8月13日の早朝、日下川を渡って、毛利勢の吉川元春軍である杉原盛重と戦うも、南条元続の弟・南条元秋が討ち死にするなどして南条家は敗走しました。、
山名氏豊は、因幡・鹿野城主である亀井茲矩を頼ろうとし、宇野坂から南谷村へと移動します。
山中を逃れ、舎人村から因幡の勝部谷へ入り、田原谷村の知人である百姓の家に匿ってもらうと、丁重なもてなしを受け一夜を明かしたとも言われています。
しかし、1580年8月15日、落人狩りをしていた地侍・長田肥前と福井興七郎らに鳴滝村付近(八葉寺村付近とも)にて発見され、山名氏豊は従者・四宮源蔵と共に討ち取られたと言います。
このように山名氏豊は、伯耆守護山名氏の最期の当主とされます。
ちなみに、その後、倉吉は毛利家の支配下となった模様です。
山名氏豊館があった場所は、現在の倉吉・大岳院の場所となります。
打吹城の北麓になりますが、平成4年に大岳院の本堂改築工事に伴って発掘調査が行われました。
しかし、室町時代以前の以降しか出なかったため、伯耆山名氏一族の居館跡とは推測されるも、戦国期に使われていたことまでは確認できなかったようです。

取り組む作業
(a) 次の(i)から(iii)の記述が、上にある山名氏豊の最期についての抜粋と一致するかどうかを判定せよ。それぞれ「はい」か「いいえ」で答え、決め手となる抜粋中の語句をそのまま引用して添えること。
(i) 山名氏豊は、因幡・鹿野城主である亀井茲矩を頼ろうとした。
(ii) 大岳院の発掘調査が行われた場所は、打吹城の南麓にあたる。
(iii) 山名氏豊は、従者とともに討ち取られたと言われている。
(b) 上にある山名氏豊の最期についての抜粋を、最後の文の次から書き継げ。

提供情報
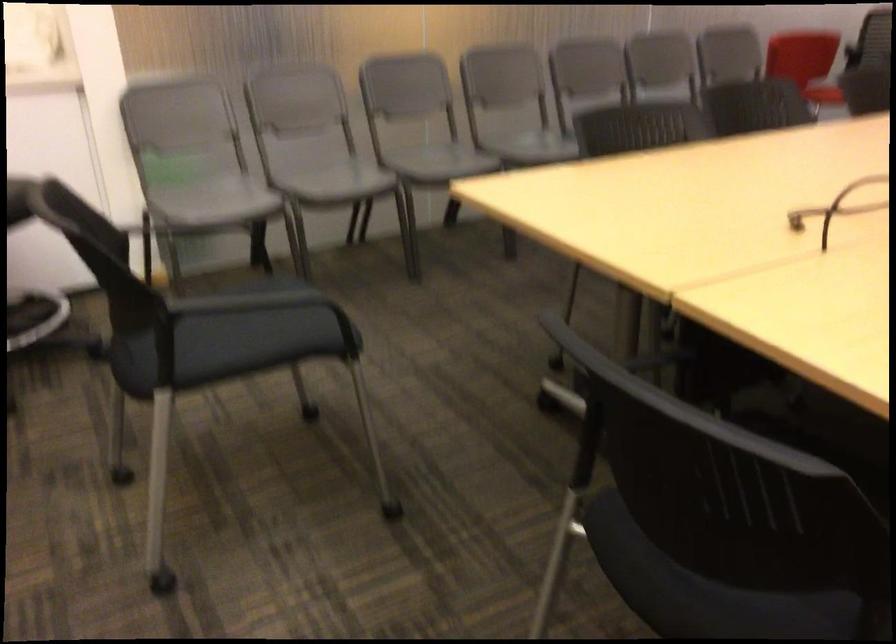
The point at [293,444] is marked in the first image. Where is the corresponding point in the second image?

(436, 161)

各回答
(a)
(i) はい。「因幡・鹿野城主である亀井茲矩を頼ろうとし」
(ii) いいえ。「打吹城の北麓になりますが」
(iii) はい。「従者・四宮源蔵と共に討ち取られたと言います」

(b)
なお、大岳院はもともと、駿河・沼津城主である中村一栄(中村彦左衛門)と言う、中村一氏の弟の菩提寺でした。
大岳院の境内にある駒姫八幡は、山名氏豊とその娘の駒姫が祀られています。
その駒姫の娘が「おりんの方」(お林)で、第119代・光格天皇の生母となった大江磐代君の母との伝承があります。
ただし、安房・館山城主で倉吉3万石に流刑となった、里見義忠と殉死八臣の墓碑があるのが注目されます。
なお、古刹・大岳院の場所などに関しては、下記にて別途ご紹介しています。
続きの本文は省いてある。